We The People
"How can you keep them down on the farm, after they've seen Paris" -- is a lyric from an old song. Turns out that San Francisco, New York, Chicago, and Orlando, among others, have the same magnetic power. Most Americans are moving to eight or nine states. People are moving not only to urban cores, but to increasingly densifying suburbs.
The Internet has made remote working possible, but it also allows people to share photos, opinions, values, and location nearly instantaneously. As a result people know where to find communities of similar cultural traits.
As they exercise their right to travel, people can and do associate in like-minded communities. Because successful political practice has the tribal quality of aligning parties with voters sharing a common set of beliefs and values, opinions and ethics, the parties inevitably find and mirror the culture of people in states with large populations. It follows that these states predictably produce pluralities of voters for the same party in repeat elections.
Republican and Democratic political professionals have sorted out the big states. The R's win some; the D's, others. Both sides know that Republican nominees aren't going to win California and Texas both, because the dominant communities in those states are culturally different, defining culture as a web of beliefs and values. So the Republicans don't try to win California. And reciprocally the Democrats don't try to win Texas.
Florida is an exception because its growth has been more suburban and more composed of retirees, Central and South Americas, and Mid-Westerners -- an unusual mixture -- than other states. The admixture has accidentally created a political balance where either party can win a presidential plurality.
Moreover, much migration has comprised younger, more educated, multi-ethnic people. In general, Democrat-leaning voters have moved to the growing states, leaving Republican-leaning voters behind in the others. As a result, in most of the 40 or so other states, the Republicans are likely to win presidential elections. There are exceptions, like Vermont, but this is a general truth. It is not about good or evil, right or wrong. This is a story of change in the social landscape.
If people of all kinds were moving to middle size cities distributed all over the map, then candidates for president would have to compete nationally. The winner would always win both the national popular vote and the Electoral College. This was true from 1884 to 2000, an era in which in fact the railroads, the automobile and the industrial economy did cause many medium sized cities in many states to flourish, especially as suburbs grew around old downtown cores. In the present century the unstoppable trends head in the opposite direction.
Given current demographics, the emptying and the filling states together are not easily contested by both major party nominees in a presidential election.

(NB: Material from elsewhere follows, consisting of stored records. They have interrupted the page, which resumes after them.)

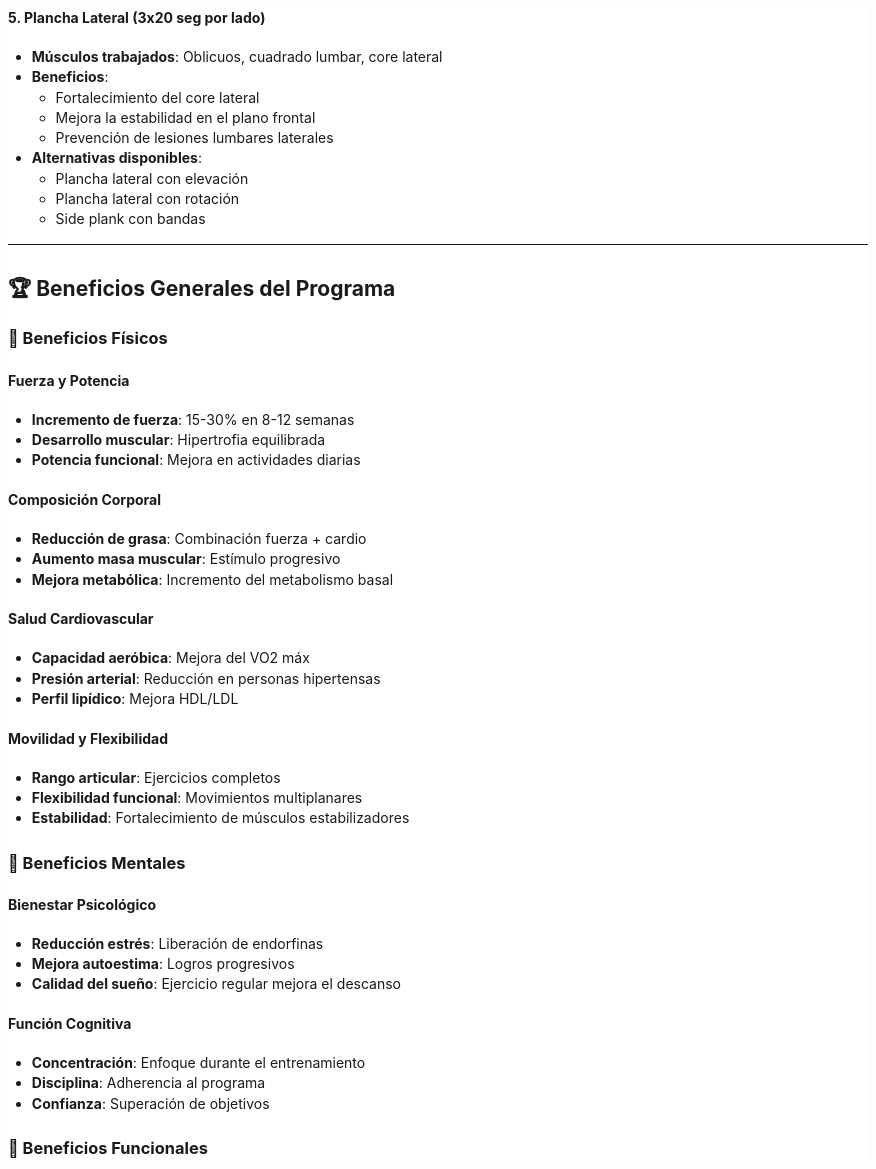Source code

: #### 5. **Plancha Lateral** (3x20 seg por lado)
- **Músculos trabajados**: Oblicuos, cuadrado lumbar, core lateral
- **Beneficios**:
  - Fortalecimiento del core lateral
  - Mejora la estabilidad en el plano frontal
  - Prevención de lesiones lumbares laterales
- **Alternativas disponibles**:
  - Plancha lateral con elevación
  - Plancha lateral con rotación
  - Side plank con bandas

---

## 🏆 Beneficios Generales del Programa

### 💪 Beneficios Físicos

#### **Fuerza y Potencia**
- **Incremento de fuerza**: 15-30% en 8-12 semanas
- **Desarrollo muscular**: Hipertrofia equilibrada
- **Potencia funcional**: Mejora en actividades diarias

#### **Composición Corporal**
- **Reducción de grasa**: Combinación fuerza + cardio
- **Aumento masa muscular**: Estímulo progresivo
- **Mejora metabólica**: Incremento del metabolismo basal

#### **Salud Cardiovascular**
- **Capacidad aeróbica**: Mejora del VO2 máx
- **Presión arterial**: Reducción en personas hipertensas
- **Perfil lipídico**: Mejora HDL/LDL

#### **Movilidad y Flexibilidad**
- **Rango articular**: Ejercicios completos
- **Flexibilidad funcional**: Movimientos multiplanares
- **Estabilidad**: Fortalecimiento de músculos estabilizadores

### 🧠 Beneficios Mentales

#### **Bienestar Psicológico**
- **Reducción estrés**: Liberación de endorfinas
- **Mejora autoestima**: Logros progresivos
- **Calidad del sueño**: Ejercicio regular mejora el descanso

#### **Función Cognitiva**
- **Concentración**: Enfoque durante el entrenamiento
- **Disciplina**: Adherencia al programa
- **Confianza**: Superación de objetivos

### 🎯 Beneficios Funcionales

Unless the presidential election winner can enjoy a near-landslide like Obama in 2008 or Reagan in 1984, neither party has a reason to shape a message appealing to voters anywhere except an increasingly small number of truly contestable, or "swing", states.
In 2016, other than Florida, only Pennsylvania, Michigan, Wisconsin, and Minnesota were closely contestable for both parties. (New Hampshire was close too, but has too few electoral votes to swing an election, save in 2000.) In that Mid-Western swath, for reasons lying in the nature of job creation in the old industrial economy, the two parties have bases of voters that are roughly equal in size.
Even an incumbent president seeking re-election should reject an electoral strategy that depends on appealing either to the Democratic-voting states or the Republican-voting states. The former he/she cannot win; the latter can be taken for granted. A rival nominee also should assume the votes of the base and not compete in the base of the opposing party.
As a result, free traders in Republican-leaning grain states can be ignored by a president intent on destroying the global anti-tariff framework the United States has upheld since its victory in the Second World War. And that same president can also ignore the desire of voters in urban-densifying states like California and New York for more federal spending on infrastructure, like trains, roads, airplanes and schools. For that matter, a Democratic nominee can ignore the evangelists' agenda or the gun rights advocates in numerous Republican-leaning states.
Inevitably, if candidates only need to appeal to a tiny fraction of the total voting populace and if that fraction is not demographically and culturally representative of the whole, then the winning candidate will not have any incentive to govern in the best interest of everyone. Instead the motivation will be to appeal to the few, and to express cultural views that divide rather than unite the country, upholding the preferences of critical factions in a few states and rejecting the views and values of most Americans.
That's a problem. A democracy works only if a majority can have its preferences translated into policy by representatives in government. The rights of the minority should be protected by the courts, but the legislature and executive branch should act consistently with the preferences of most citizens. That is the entire point of a democracy, and of course is likely to maximize benefits for everyone.
To make the American democracy work as it should, it is necessary to guarantee that both parties' nominees must seek to pursue the preferences of most people. That means nominees must win the national popular vote in order to become president.